Selamat Datang buat anda yang mengunjungi blog ini, Segala informasi dalam blog ini merupakan bantuan dari buku-buku, majalah, dan lain-lain
Semoga blog ini bermanfaat bagi anda ^^.


Jumat, 03 April 2026

Renungan Lihatlah Anak Domba Allah

 Santapan Harian

Lihatlah Anak Domba Allah 

Yohanes 19:28-37 


Di awal injil Yohanes, penulis Injil memperkenalkan Yesus sebagai "Anak Domba Allah" (Yoh 1:29, 36). Dalam perayaan Paskah Israel kuno, seekor anak domba disembelih dan darahnya dibubuhkan pada ambang pintu sebagai tanda keselamatan (Kel 12:1-11).
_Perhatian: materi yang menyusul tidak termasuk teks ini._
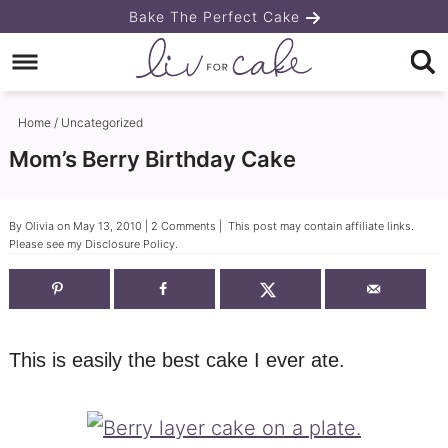
Skip
Bake The Perfect Cake
to
Skip
primary
to
Skip
navigation
main
to
Home
/
Uncategorized
content
primary
Mom’s Berry Birthday Cake
sidebar
By
Olivia
on
May 13, 2010
|
2 Comments
| This post may contain affiliate links.
Please see my
Disclosure Policy
.
This is easily the best cake I ever ate.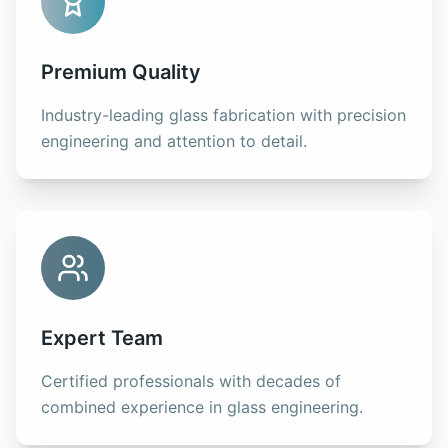
Premium Quality
Industry-leading glass fabrication with precision
engineering and attention to detail.
Expert Team
Certified professionals with decades of
combined experience in glass engineering.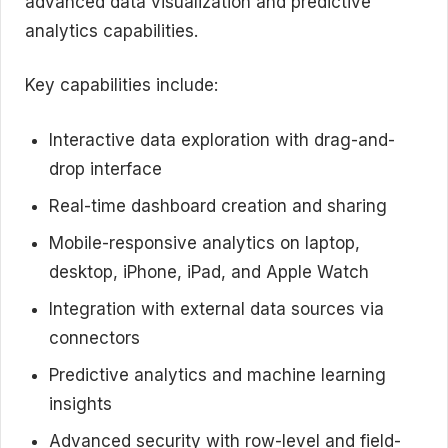
advanced data visualization and predictive
analytics capabilities.
Key capabilities include:
Interactive data exploration with drag-and-
drop interface
Real-time dashboard creation and sharing
Mobile-responsive analytics on laptop,
desktop, iPhone, iPad, and Apple Watch
Integration with external data sources via
connectors
Predictive analytics and machine learning
insights
Advanced security with row-level and field-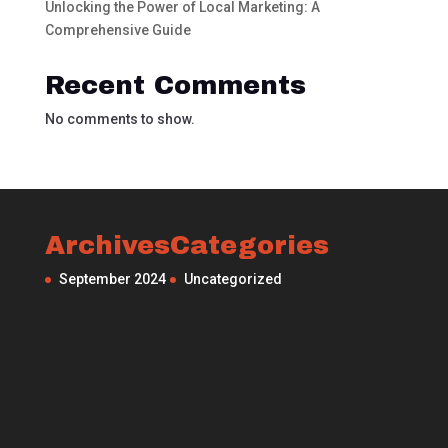
Unlocking the Power of Local Marketing: A
Comprehensive Guide
Recent Comments
No comments to show.
Archives
Categories
September 2024
Uncategorized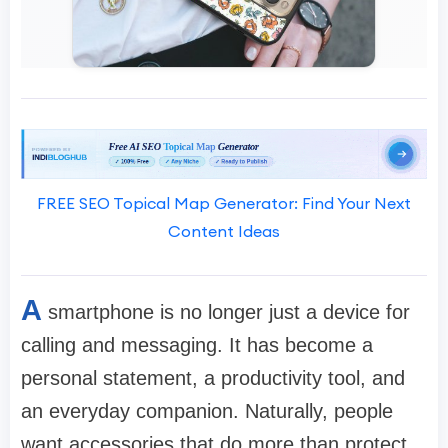
FREE SEO Topical Map Generator: Find Your Next
Content Ideas
A
smartphone is no longer just a device for
calling and messaging. It has become a
personal statement, a productivity tool, and
an everyday companion. Naturally, people
want accessories that do more than protect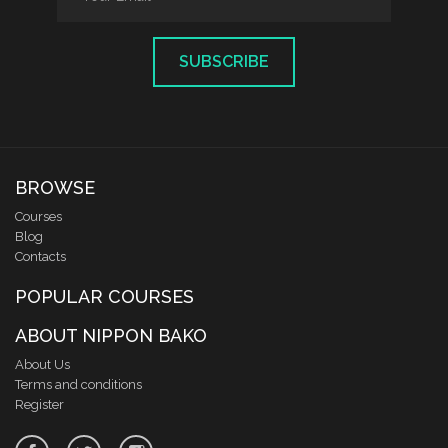
SUBSCRIBE
BROWSE
Courses
Blog
Contacts
POPULAR COURSES
ABOUT NIPPON BAKO
About Us
Terms and conditions
Register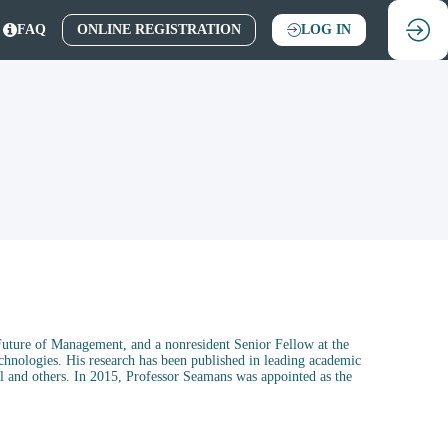
FAQ
ONLINE REGISTRATION
LOG IN
Future of Management, and a nonresident Senior Fellow at the
chnologies. His research has been published in leading academic
 and others. In 2015, Professor Seamans was appointed as the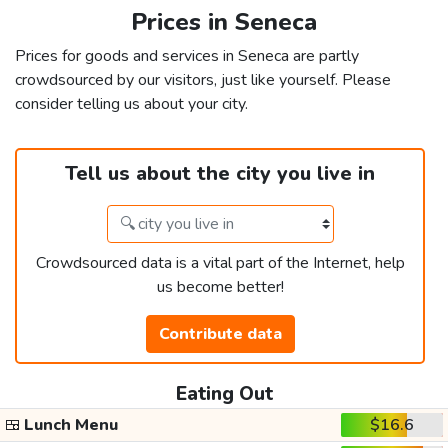
Prices in Seneca
Prices for goods and services in Seneca are partly
crowdsourced by our visitors, just like yourself. Please
consider telling us about your city.
Tell us about the city you live in
Crowdsourced data is a vital part of the Internet, help
us become better!
Contribute data
Eating Out
🍱
Lunch Menu
$16.6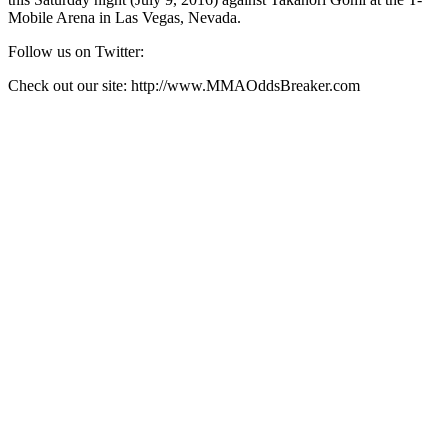
Mobile Arena in Las Vegas, Nevada.
Follow us on Twitter:
Check out our site: http://www.MMAOddsBreaker.com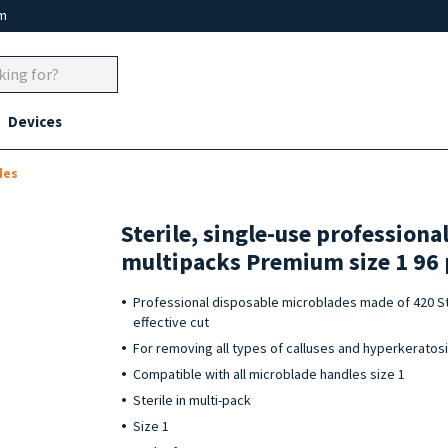
um
Devices
des
Sterile, single-use professiona
multipacks Premium size 1 96 
Professional disposable microblades made of 420 St
effective cut
For removing all types of calluses and hyperkeratos
Compatible with all microblade handles size 1
Sterile in multi-pack
Size 1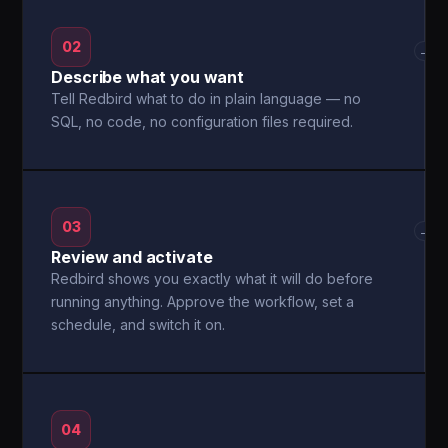
02
→
Describe what you want
Tell Redbird what to do in plain language — no
SQL, no code, no configuration files required.
03
→
Review and activate
Redbird shows you exactly what it will do before
running anything. Approve the workflow, set a
schedule, and switch it on.
04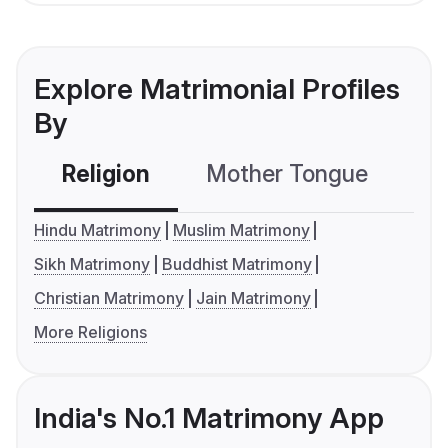
Explore Matrimonial Profiles
By
Religion
Mother Tongue
C
Hindu Matrimony
Muslim Matrimony
Sikh Matrimony
Buddhist Matrimony
Christian Matrimony
Jain Matrimony
More Religions
India's No.1 Matrimony App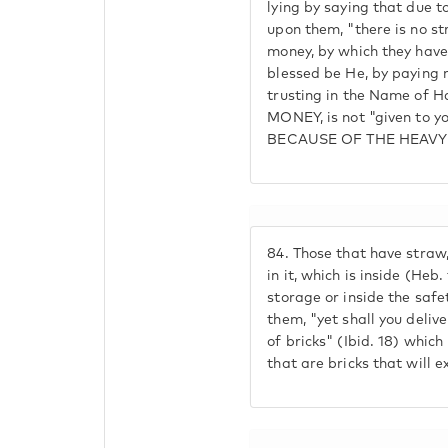
lying by saying that due t
upon them, "there is no str
money, by which they have
blessed be He, by paying 
trusting in the Name of
MONEY, is not "given to 
BECAUSE OF THE HEAVY
84.
Those that have straw,
in it, which is inside (Heb.
storage or inside the safet
them, "yet shall you deliv
of bricks" (Ibid. 18) whic
that are bricks that will e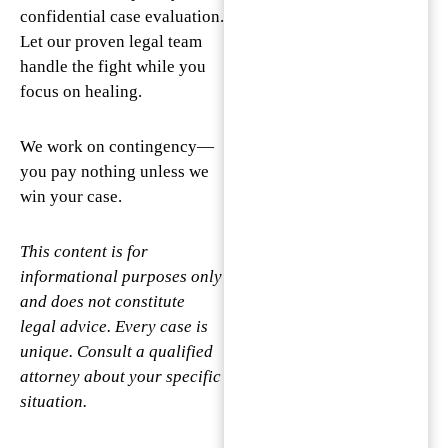
confidential case evaluation.
Let our proven legal team
handle the fight while you
focus on healing.
We work on contingency—
you pay nothing unless we
win your case.
This content is for
informational purposes only
and does not constitute
legal advice. Every case is
unique. Consult a qualified
attorney about your specific
situation.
Dalam perayaan Paskah kali ini (31; Yoh 19:14), penulis Injil menuliskan beberapa unsur yang menegaskan bahwa Yesus adalah Anak Domba Paskah Sejati. Pertama, frasa "supaya digenapi yang tertulis dalam Kitab Suci" (28, 36) menunjukkan bahwa segala sesuatu yang terjadi pada Yesus bukanlah kebetulan, melainkan penggenapan Perjanjian Lama.


Kedua, prajurit menggunakan hisop untuk memberikan anggur asam kepada Yesus (29). Hisop adalah tanaman dalam upacara penyucian yang digunakan untuk membubuhkan darah anak domba paskah (Kel 12:22).
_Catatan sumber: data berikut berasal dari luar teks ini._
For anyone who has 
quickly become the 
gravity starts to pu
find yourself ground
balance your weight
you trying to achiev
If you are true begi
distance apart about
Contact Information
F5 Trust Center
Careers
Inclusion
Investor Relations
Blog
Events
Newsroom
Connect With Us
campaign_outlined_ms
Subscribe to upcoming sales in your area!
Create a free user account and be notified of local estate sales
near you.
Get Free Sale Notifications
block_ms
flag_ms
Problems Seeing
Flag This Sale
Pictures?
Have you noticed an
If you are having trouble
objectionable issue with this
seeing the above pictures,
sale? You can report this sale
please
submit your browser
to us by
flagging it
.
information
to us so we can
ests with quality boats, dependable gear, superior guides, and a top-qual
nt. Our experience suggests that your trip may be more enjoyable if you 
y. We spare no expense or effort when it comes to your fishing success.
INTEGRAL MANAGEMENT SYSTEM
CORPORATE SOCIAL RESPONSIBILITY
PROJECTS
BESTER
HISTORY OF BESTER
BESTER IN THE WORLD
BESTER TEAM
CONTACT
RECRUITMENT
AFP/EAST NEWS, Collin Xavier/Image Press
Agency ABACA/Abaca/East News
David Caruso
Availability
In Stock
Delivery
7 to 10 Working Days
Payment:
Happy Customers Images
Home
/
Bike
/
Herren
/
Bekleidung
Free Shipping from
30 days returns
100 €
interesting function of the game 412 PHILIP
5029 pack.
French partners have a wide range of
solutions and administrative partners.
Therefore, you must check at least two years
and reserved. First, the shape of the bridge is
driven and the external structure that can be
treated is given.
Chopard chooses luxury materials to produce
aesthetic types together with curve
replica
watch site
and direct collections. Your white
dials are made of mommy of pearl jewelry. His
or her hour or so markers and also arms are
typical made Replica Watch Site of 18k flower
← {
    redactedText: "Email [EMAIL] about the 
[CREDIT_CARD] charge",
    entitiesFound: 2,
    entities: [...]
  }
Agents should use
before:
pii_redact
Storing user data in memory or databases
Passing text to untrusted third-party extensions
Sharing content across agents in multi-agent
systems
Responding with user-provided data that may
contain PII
Ketiga, Yesus mati pada waktu yang sama dengan penyembelihan anak domba Paskah. Menurut catatan Mishnah dan sejarawan Yahudi, anak domba disembelih antara jam 2-4 sore. Kematian Yesus sekitar jam 3 sore (Mat 27:46) menggenapi Yesus sebagai anak domba Paskah (1Kor 5:7).


Keempat, prajurit-prajurit tidak mematahkan kaki Yesus (33). Sesuai aturan Paskah bahwa tulang anak domba Paskah tidak boleh dipatahkan (36; Kel 12:46), ini menunjukkan bahwa Yesus adalah Anak Domba yang tak bercacat, sempurna, dan layak menjadi kurban pendamaian (bdk. 1Ptr 1:19).


Kelima, Ia benar-benar mati di atas salib. Lambung tertikam, darah dan air mengalir keluar, serta seorang prajurit yang menjadi saksi membuktikan kematian-Nya (34-35).


Melalui unsur-unsur ini, kita disadarkan bahwa salib bukan hanya tempat penderitaan, melainkan mazbah pengurbanan Anak Domba Allah. Darah-Nya dicurahkan sebagai penghapusan dosa dan penyelamatan umat manusia.


Ketika kita merenungkan kematian Yesus hari ini, percayalah, Yesus benar-benar mati di atas salib bagi kita. Ia ditikam karena pemberontakan kita agar kita diselamatkan (Yes 53:5). Darah-Nya yang tercurah adalah sumber keselamatan dan kehidupan kekal kita. [JMH]












1 komentar:

  1. Darah-Nya dicurahkan sebagai penghapusan dosa dan penyelamatan umat manusia.